##### Supplied information

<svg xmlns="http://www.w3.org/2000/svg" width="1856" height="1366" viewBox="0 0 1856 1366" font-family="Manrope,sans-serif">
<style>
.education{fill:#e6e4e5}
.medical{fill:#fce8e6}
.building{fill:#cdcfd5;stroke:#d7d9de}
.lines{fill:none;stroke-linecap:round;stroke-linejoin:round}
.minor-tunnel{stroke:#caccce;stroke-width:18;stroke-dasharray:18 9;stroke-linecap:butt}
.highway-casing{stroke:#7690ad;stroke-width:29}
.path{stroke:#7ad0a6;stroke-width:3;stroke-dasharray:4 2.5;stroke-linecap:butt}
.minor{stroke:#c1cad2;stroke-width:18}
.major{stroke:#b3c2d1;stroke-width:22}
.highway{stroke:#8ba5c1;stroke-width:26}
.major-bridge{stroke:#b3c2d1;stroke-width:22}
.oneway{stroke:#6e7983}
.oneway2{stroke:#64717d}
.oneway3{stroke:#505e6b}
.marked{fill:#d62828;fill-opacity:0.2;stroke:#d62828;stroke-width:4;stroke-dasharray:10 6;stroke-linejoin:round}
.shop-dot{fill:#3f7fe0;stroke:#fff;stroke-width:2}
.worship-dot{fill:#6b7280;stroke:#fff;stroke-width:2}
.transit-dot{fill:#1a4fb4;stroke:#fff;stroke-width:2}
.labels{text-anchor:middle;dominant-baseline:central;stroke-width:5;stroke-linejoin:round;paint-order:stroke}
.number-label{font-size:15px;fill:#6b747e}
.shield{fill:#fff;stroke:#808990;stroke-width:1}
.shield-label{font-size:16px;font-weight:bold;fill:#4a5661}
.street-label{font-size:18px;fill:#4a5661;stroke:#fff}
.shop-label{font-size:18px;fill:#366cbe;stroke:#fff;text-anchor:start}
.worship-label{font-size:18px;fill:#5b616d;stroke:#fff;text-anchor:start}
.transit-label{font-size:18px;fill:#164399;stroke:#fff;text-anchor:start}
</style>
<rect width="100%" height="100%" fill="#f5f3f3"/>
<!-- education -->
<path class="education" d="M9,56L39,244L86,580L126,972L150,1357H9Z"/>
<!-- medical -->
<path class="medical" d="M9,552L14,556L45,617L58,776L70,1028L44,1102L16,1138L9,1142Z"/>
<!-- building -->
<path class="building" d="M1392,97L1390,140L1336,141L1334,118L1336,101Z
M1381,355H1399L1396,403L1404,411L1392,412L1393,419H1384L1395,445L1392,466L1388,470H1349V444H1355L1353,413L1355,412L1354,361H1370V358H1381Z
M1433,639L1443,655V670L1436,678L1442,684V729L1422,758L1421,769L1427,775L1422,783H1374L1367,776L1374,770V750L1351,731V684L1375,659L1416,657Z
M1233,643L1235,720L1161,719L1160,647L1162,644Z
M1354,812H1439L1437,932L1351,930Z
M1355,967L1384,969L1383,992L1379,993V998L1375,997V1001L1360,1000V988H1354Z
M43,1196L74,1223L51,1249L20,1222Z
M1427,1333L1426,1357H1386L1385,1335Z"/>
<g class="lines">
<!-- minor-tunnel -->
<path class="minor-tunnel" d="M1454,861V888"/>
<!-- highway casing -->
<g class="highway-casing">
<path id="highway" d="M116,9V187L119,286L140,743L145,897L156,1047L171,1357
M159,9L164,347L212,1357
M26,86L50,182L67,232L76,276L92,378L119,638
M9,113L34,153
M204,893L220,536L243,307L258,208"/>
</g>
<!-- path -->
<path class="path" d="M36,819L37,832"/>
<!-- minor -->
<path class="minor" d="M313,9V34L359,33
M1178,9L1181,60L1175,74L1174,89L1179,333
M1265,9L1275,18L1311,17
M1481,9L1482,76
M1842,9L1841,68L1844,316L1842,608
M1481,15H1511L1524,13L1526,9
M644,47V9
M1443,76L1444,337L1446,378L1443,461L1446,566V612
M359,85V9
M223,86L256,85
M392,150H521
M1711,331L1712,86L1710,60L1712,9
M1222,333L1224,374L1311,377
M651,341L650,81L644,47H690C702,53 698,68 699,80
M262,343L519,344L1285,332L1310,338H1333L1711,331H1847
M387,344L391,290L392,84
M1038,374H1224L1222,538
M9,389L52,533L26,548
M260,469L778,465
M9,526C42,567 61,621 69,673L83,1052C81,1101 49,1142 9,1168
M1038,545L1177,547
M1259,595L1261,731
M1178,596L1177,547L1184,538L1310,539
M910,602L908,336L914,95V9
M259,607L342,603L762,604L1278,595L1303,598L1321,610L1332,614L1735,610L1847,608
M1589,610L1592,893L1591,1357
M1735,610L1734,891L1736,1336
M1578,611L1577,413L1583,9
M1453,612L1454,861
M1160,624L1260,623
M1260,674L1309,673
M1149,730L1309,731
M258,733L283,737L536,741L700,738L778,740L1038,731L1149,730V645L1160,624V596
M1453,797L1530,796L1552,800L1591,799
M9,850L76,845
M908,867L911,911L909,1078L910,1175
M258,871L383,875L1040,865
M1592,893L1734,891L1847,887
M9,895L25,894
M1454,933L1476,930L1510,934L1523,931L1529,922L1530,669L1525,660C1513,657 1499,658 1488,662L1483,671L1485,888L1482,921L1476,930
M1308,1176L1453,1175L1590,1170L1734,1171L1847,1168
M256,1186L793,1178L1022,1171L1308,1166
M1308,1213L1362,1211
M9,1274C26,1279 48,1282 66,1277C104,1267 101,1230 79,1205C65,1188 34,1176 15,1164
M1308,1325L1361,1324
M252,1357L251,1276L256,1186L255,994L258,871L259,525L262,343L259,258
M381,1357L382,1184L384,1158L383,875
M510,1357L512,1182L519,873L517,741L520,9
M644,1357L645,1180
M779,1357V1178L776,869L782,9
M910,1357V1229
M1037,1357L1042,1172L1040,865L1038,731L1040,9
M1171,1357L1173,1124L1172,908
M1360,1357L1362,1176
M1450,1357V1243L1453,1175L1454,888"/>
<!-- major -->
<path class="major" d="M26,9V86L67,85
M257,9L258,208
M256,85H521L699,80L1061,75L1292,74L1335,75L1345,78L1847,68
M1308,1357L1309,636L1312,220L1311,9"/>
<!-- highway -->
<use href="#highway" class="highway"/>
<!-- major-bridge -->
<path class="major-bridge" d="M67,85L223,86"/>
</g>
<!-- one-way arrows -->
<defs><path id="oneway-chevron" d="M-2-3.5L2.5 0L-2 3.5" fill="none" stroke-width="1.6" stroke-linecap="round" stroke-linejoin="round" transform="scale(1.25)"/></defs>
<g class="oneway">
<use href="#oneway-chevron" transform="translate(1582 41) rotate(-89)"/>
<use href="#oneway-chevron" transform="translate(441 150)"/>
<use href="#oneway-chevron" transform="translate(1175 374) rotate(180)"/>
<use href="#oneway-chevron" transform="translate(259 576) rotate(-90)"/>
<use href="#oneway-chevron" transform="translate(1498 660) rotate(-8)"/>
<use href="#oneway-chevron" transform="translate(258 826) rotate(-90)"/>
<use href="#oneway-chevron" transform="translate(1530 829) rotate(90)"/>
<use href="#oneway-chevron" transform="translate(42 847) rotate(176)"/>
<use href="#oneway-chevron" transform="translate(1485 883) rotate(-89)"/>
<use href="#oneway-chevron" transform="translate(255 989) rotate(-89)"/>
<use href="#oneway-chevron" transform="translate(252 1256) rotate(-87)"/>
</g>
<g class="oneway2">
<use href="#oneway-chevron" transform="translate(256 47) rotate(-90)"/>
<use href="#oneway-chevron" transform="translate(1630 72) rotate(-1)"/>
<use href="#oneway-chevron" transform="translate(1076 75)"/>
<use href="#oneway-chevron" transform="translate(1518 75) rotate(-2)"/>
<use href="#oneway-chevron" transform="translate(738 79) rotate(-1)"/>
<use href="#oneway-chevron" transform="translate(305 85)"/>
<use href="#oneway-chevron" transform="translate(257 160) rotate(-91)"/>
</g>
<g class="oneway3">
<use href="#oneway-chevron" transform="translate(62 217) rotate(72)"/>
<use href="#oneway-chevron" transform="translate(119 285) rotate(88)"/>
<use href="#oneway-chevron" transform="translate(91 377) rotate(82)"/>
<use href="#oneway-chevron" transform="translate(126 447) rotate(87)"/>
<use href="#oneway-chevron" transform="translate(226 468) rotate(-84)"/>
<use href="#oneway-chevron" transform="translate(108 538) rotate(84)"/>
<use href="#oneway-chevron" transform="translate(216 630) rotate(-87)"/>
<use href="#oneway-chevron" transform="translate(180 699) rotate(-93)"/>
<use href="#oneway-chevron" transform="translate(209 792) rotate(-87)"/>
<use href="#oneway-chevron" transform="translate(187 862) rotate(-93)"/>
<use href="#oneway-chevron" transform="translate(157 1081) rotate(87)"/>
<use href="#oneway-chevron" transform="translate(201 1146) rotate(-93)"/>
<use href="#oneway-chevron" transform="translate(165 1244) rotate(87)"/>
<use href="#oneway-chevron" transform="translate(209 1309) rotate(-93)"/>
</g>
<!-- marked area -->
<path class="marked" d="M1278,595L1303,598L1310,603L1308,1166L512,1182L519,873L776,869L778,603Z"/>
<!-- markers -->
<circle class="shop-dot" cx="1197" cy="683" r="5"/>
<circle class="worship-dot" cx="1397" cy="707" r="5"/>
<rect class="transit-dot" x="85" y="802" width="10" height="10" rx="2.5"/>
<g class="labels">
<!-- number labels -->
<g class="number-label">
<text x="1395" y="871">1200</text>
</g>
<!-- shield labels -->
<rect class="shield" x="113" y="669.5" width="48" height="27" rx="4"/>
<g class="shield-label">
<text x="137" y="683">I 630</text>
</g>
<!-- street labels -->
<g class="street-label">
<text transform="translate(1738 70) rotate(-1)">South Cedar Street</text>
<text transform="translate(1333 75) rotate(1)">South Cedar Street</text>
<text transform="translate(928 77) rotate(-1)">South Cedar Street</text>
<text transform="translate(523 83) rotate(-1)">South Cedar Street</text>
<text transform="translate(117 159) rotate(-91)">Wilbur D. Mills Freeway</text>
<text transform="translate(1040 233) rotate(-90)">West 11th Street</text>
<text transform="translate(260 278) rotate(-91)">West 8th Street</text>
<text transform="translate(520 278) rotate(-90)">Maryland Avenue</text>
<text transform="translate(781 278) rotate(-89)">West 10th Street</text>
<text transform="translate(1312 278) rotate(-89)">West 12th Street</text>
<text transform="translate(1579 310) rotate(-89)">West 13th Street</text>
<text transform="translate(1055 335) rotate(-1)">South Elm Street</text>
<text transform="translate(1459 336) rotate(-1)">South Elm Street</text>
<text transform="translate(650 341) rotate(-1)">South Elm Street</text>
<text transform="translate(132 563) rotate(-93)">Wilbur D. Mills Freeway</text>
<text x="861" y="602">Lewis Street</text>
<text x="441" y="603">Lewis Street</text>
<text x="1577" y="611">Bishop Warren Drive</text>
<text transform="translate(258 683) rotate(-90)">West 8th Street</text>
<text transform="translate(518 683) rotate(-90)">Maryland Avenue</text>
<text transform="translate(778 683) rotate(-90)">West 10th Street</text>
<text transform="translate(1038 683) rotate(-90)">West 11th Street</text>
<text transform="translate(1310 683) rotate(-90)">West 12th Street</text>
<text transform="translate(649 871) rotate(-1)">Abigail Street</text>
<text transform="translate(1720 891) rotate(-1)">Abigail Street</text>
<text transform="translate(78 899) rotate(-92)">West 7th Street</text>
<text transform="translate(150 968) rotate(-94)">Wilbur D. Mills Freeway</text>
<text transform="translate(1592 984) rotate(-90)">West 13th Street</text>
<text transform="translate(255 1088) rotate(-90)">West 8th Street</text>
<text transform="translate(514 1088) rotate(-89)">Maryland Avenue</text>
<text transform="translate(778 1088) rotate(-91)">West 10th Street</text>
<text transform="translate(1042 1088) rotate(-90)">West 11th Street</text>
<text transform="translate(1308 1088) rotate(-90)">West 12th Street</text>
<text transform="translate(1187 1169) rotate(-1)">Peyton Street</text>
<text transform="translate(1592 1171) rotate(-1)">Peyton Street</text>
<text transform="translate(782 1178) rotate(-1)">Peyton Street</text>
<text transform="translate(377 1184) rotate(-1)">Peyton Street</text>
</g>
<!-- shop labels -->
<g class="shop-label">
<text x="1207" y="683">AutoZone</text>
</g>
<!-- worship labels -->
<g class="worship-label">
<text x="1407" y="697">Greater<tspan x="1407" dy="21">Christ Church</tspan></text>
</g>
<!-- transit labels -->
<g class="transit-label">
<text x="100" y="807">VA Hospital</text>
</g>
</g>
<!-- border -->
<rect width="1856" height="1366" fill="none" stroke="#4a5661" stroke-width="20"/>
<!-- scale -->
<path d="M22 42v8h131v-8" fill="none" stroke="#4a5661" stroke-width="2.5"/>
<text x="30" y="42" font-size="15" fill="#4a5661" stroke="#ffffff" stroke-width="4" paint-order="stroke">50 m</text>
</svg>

##########

## [Exercise objective]
Look through the entries above. Extract each line with the word "lines".

## [Reply to the task]
.lines{fill:none;stroke-linecap:round;stroke-linejoin:round}
<g class="lines">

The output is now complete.